If a custom or non-standard CompletionStage throws during callback registration,
the submission will fail and the bulkhead will release capacity immediately.
This indicates a broken stage implementation.
In production, prefer standard, well-behaved CompletionStage implementations
such as CompletableFuture or framework-provided stages with normal callback
registration semantics.
Failure to do so may result in immediate rejection and early capacity release to preserve bulkhead invariants.
A bulkhead that allows too much concurrency can still cause:
- timeouts
- connection pool exhaustion
- memory pressure
- GC amplification
- cascading failures
Start with a small limit.
Observe:
- latency distributions (p95 / p99)
- rejection rates
- downstream saturation signals
Increase limits only when you can explain why the downstream system can handle it.
Fan-out inside admitted operations can amplify effective concurrency. See section 4 for details.
Be especially careful when:
- composing async operations
- using thenCompose chains
- orchestrating parallel downstream requests
The bulkhead controls entry, not internal concurrency amplification.
Rejection under contention is race-based and unordered; brief bursts of rejection are expected even when average load appears acceptable.
This is a property of opportunistic admission, not a signal of misconfiguration.

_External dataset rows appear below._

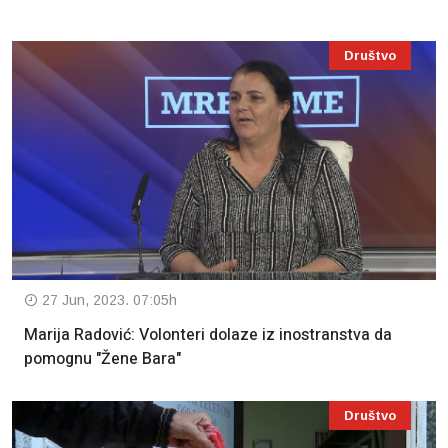
Društvo
27 Jun, 2023. 07:05h
Marija Radović: Volonteri dolaze iz inostranstva da
pomognu "Žene Bara"
Društvo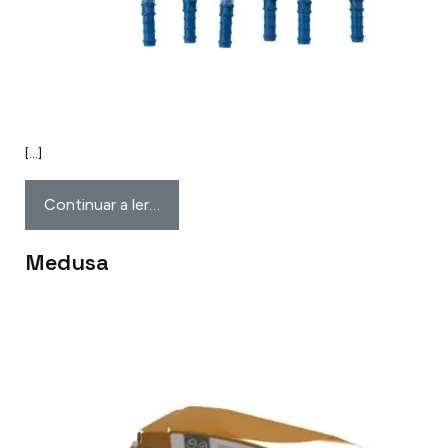
[…]
Continuar a ler…
Medusa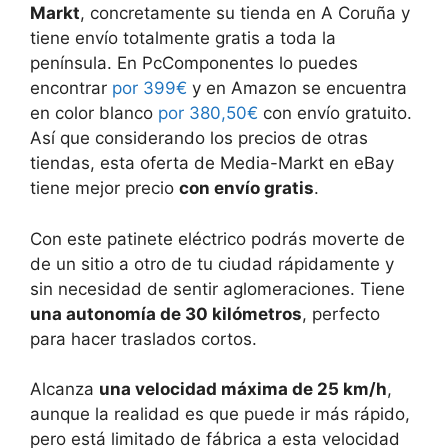
Markt
, concretamente su tienda en A Coruña y
tiene envío totalmente gratis a toda la
península. En PcComponentes lo puedes
encontrar
por 399€
y en Amazon se encuentra
en color blanco
por 380,50€
con envío gratuito.
Así que considerando los precios de otras
tiendas, esta oferta de Media-Markt en eBay
tiene mejor precio
con envío gratis
.
Con este patinete eléctrico podrás moverte de
de un sitio a otro de tu ciudad rápidamente y
sin necesidad de sentir aglomeraciones. Tiene
una autonomía de 30 kilómetros
, perfecto
para hacer traslados cortos.
Alcanza
una velocidad máxima de 25 km/h
,
aunque la realidad es que puede ir más rápido,
pero está limitado de fábrica a esta velocidad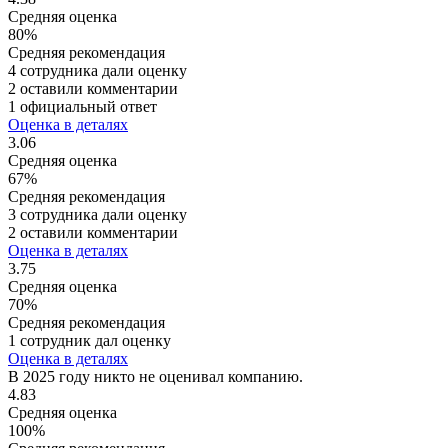
Средняя оценка
80%
Средняя рекомендация
4 сотрудника дали оценку
2 оставили комментарии
1 официальный ответ
Оценка в деталях
3.06
Средняя оценка
67%
Средняя рекомендация
3 сотрудника дали оценку
2 оставили комментарии
Оценка в деталях
3.75
Средняя оценка
70%
Средняя рекомендация
1 сотрудник дал оценку
Оценка в деталях
В 2025 году никто не оценивал компанию.
4.83
Средняя оценка
100%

Even with a bounded number of admitted operations, each admitted operation may spawn multiple concurrent sub-operations.
Examples include:
- parallel database queries
- multiple outbound HTTP calls
- async continuations using
thenCompose/thenApplyAsync - orchestration or aggregation layers
Effective concurrency can therefore become:
admitted_operations × fan_out
This can still overwhelm downstream systems even when the bulkhead limit is low. Be especially careful when:
- composing async calls
- using fan-out patterns
- orchestrating parallel downstream requests
The bulkhead limits admission, not internal concurrency.
It does not protect against amplification inside admitted operations.

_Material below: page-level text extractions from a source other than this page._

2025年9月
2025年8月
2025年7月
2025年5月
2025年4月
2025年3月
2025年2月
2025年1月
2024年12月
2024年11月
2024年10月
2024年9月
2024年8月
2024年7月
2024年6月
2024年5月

Capacity is released only when the returned CompletionStage
reaches a terminal state.
If an operation never completes, capacity is never released.
Cancelling the CompletionStage returned by the bulkhead releases capacity,
but it does not cancel or interrupt the underlying work.
If this surprises you, this library is not what you want.
Cancellation is observed solely for permit accounting and is not propagated into user code.
Cancellation only affects admission accounting. Always combine bulkheads with downstream timeouts and cooperative cancellation to prevent abandoned work from continuing to consume resources.
Always ensure:
- downstream calls have timeouts
- cancellation is propagated where possible
- hung operations are detectable
Bulkheads and timeouts are complementary.
Neither replaces the other.
The bulkhead makes no attempt to infer intent from cancellation signals.
If callers abandon requests but underlying work continues to run, load can accumulate outside the bulkhead’s visibility.
This bulkhead is not distributed.
If global limits matter, enforce them elsewhere:
- load balancers
- rate limiters
- upstream admission control
This library is likely a poor fit if you require:
- queued or blocking admission
- retries or fallback policies
- adaptive or auto-tuned limits
- framework-managed execution
- Using it without downstream timeouts
- Using it after work has started
- Using snapshots for coordination (e.g., checking available permits outside submission)
Starvation is acceptable because this bulkhead makes no fairness or ordering claims by design.